A King's Ransom

“He was afraid to face you, sire,” Morgan said sadly. “He thinks your plight is all his fault. We’ve tried to reassure him that you’d not blame him for breaking under torture. I thought we’d succeeded, but he lost his nerve again once we reached Worms.” Morgan was reasonably confident that Richard would not blame the boy, but kings were not always tolerant of human frailties, and so he confided, “He is very young, my liege, even younger than we knew, not yet fifteen. . . .”

 

 

“Go find him, Morgan, and bring him here. If he balks, tell him it is a royal command.”

 

It was only after Morgan departed that Richard noticed the parrot. He was very knowledgeable about falcons, but he knew nothing of pet birds and was regarding it dubiously as Fulk insisted it would be good company. He declared that it had potential, though, when Fulk stuck his hand in the cage and was promptly bitten. He and Guillain and Longchamp were laughing at the clerk’s sputtering oaths when the door opened and Morgan half coaxed, half pushed Arne into the chamber.

 

The boy stumbled forward, sinking to his knees before Richard, his head bowed. Grasping his arm, Richard pulled him to his feet. “Look at me, Arne.” For a long moment, he studied the youngster, his eyes tracking the crusted red welts that had been burned into his forehead and neck. “I am going to tell you something about courage, lad.

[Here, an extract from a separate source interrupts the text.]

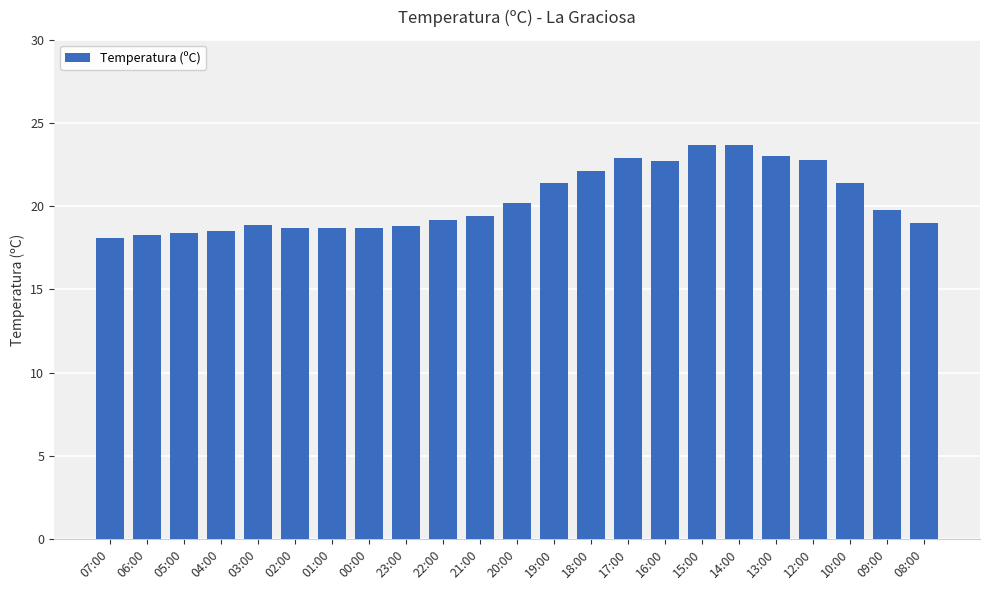

What is the label of the 23rd bar from the right?

07:00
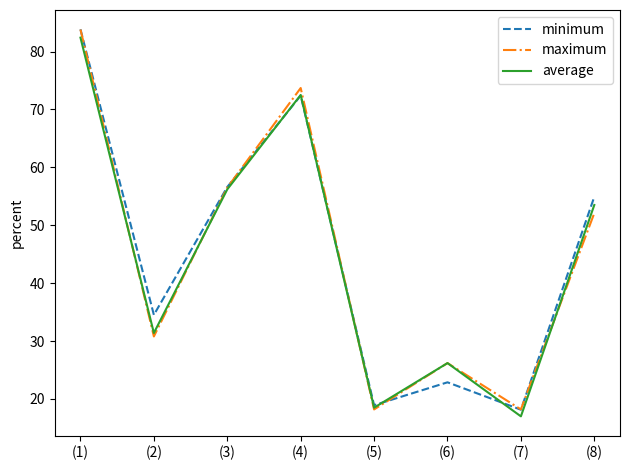

Count the number of categories in the chart.

8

It is not a lack of fear; it is overcoming fear. You endured great suffering for me, more than many men could have withstood. You have no reason to reproach yourself.”

 

Arne’s throat had closed up and he saw Richard through a blur of tears. Richard reached out, tracing with his thumb the worst of Arne’s injuries, the one slashing from his eyebrow up into his hairline. “Others will look at this and see a scar, Arne. But they are wrong. It is a badge of honor.”

 

Morgan and Guillain thought Arne seemed to gain in stature before their eyes, having had an oppressive weight finally lifted from his shoulders. “The king is right, Arne,” Morgan said with a grin. “And that ‘badge of honor’ will serve you well in the future. When you go into a tavern and tell men how you got it, you’ll never have to pay for another drink again.”

 

“It will also prove useful when you want to impress a lass,” Richard predicted, and when the men laughed, Arne joined in, awed that so much pain could be healed with a few well-chosen words. Their German guards watched, puzzled by the merriment, agreeing among themselves that the English truly were a strange breed.

 

 

 

ON THE TWENTY-NINTH OF JUNE, Richard sat on the dais beside the German emperor in the great hall of the imperial palace at Worms as the terms of their agreement were made public. Heinrich’s smile was triumphant and somewhat smug. It amused him to imagine the French king’s dismay when he heard of this pact, especially since Philippe was responsible for his having gotten most of what he’d demanded from the English king; he could have no more effective weapon to hold over Richard’s head than the threat of that Paris dungeon.

 

Richard had summoned up what he hoped was a smile of his own; it felt more like a grimace to him, the involuntary rictus seen so often on the faces of the dead. He was determined that none would know how much anguish this agreement had caused him. So he kept that smile steady even as the outrageous new terms were read aloud. His ransom had been raised to a staggering one hundred fifty thousand silver marks, and he would be freed only upon payment of two-thirds of that vast amount, one hundred thousand marks. He must provide Heinrich with sixty hostages and Duke Leopold with seven to guarantee payment of the remaining fifty thousand marks within seven months of his release. If he succeeded in making peace between the emperor and his brother-in-law, Heinrich der L?we, the payment of that fifty thousand marks would be waived and no hostages would be required. But since the demands made of Der L?we included his acceptance of the marriage of his son’s betrothed to the Duke of Bavaria, Richard knew that peace would never come to pass. He had also been compelled to agree to wed his niece Aenor to Leopold’s eldest son and to deliver Anna, the Damsel of Cyprus, to the Austrian duke to be wed to his younger son. He could take consolation only from the absence of one earlier demand—that he personally take part in a campaign against the Sicilian king. But that gave him little comfort on this hot Tuesday afternoon, not when he thought about the cost of his freedom, a sum so stupendous that it defied belief, more than three times the annual income of the English government.